By Anadolu Agency
May 1, 2026 9:37 amOil prices were set for strong weekly gains on Friday, driven by prolonged supply disruptions linked to the US/Israel-Iran conflict and uncertainty over the Strait of Hormuz.
International benchmark Brent crude traded at $110.90 per barrel at 15.50 local time (1250 GMT), up 11.9% from the previous Friday’s close of $99.13.
US benchmark West Texas Intermediate (WTI) was up 10.1% on the week at $103.91 per barrel, compared with $94.40 a week earlier.
Prices were supported by expectations that disruptions at the Strait of Hormuz, largely inaccessible for more than eight weeks, could persist longer than previously anticipated, tightening global supply.
Markets also remained focused on Washington’s stance on maintaining a naval blockade targeting Iranian ports, while diplomatic efforts to secure a lasting ceasefire showed limited progress.
Gains accelerated during the week as investors priced in a higher risk of renewed military escalation, following reports that US officials were reviewing additional military and maritime options against Iran.

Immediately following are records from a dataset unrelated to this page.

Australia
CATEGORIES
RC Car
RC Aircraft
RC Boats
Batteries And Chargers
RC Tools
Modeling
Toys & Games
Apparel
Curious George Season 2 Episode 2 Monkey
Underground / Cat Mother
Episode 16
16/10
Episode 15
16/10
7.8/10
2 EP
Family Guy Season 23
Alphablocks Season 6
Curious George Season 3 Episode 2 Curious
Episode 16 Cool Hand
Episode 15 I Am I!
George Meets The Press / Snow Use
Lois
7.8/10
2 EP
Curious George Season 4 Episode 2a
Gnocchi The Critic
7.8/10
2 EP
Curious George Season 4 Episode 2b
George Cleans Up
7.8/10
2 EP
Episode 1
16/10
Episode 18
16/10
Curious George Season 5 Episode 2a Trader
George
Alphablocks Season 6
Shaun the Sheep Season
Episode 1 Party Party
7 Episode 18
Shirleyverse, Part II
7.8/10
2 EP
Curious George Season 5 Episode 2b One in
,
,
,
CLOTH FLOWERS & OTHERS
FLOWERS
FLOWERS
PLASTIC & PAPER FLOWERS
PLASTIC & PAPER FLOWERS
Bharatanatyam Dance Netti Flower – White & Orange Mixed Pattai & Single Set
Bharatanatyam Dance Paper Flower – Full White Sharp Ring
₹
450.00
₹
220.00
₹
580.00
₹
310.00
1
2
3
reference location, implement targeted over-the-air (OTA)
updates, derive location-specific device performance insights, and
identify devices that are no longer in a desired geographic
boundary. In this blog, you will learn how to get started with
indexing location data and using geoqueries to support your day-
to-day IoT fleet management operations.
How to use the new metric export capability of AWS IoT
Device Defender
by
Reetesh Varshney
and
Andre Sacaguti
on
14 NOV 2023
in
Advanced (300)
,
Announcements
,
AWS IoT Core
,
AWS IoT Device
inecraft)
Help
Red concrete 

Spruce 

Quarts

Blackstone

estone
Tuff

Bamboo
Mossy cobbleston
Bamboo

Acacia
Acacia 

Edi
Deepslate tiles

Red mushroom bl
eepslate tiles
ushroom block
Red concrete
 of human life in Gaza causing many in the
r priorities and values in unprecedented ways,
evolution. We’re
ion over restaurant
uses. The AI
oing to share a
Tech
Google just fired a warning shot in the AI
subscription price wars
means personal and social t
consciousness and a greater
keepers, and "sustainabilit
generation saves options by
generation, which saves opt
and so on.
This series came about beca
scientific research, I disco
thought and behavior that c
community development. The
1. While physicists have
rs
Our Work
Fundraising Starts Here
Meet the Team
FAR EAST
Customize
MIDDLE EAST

Each sign of delay in the normalization of shipping flows through the Strait reinforced concerns over bottlenecks, slower inventory replenishment, and sustained pressure on physical crude markets, particularly in Asia.
Geopolitical risk premiums stayed elevated amid reports that US President Donald Trump had been briefed on new military options regarding Iran, reinforcing expectations of continued volatility.
The US and Israel launched strikes on Iran in late February, triggering retaliation from Tehran against US allies in the Gulf and disrupting shipping flows in the region, including the Strait of Hormuz.
A ceasefire was announced on April 8 through Pakistani mediation, followed by talks in Islamabad on April 11-12, but no agreement was reached. Trump later extended the truce at Pakistan’s request without setting a new timeframe.
Since mid-April, the US has enforced a naval blockade targeting Iranian maritime traffic in the Strait.